WORKING DATA Start Marker

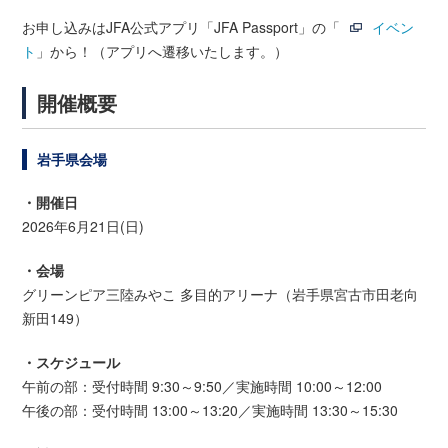
お申し込みはJFA公式アプリ「JFA Passport」の「
イベン
ト
」から！（アプリへ遷移いたします。）
開催概要
岩手県会場
・開催日
2026年6月21日(日)
・会場
グリーンピア三陸みやこ 多目的アリーナ（岩手県宮古市田老向
新田149）
・スケジュール
午前の部：受付時間 9:30～9:50／実施時間 10:00～12:00
午後の部：受付時間 13:00～13:20／実施時間 13:30～15:30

WORKING DATA End Marker

■ **WHAT NEEDS TO BE DONE**
Copy out the text read from the records word for word, covering every line. Leave the pictures out.

■ **ANSWER TO THE PROBLEM**
お申し込みはJFA公式アプリ「JFA Passport」の「
イベン
ト
」から！（アプリへ遷移いたします。）
開催概要
岩手県会場
・開催日
2026年6月21日(日)
・会場
グリーンピア三陸みやこ 多目的アリーナ（岩手県宮古市田老向
新田149）
・スケジュール
午前の部：受付時間 9:30～9:50／実施時間 10:00～12:00
午後の部：受付時間 13:00～13:20／実施時間 13:30～15:30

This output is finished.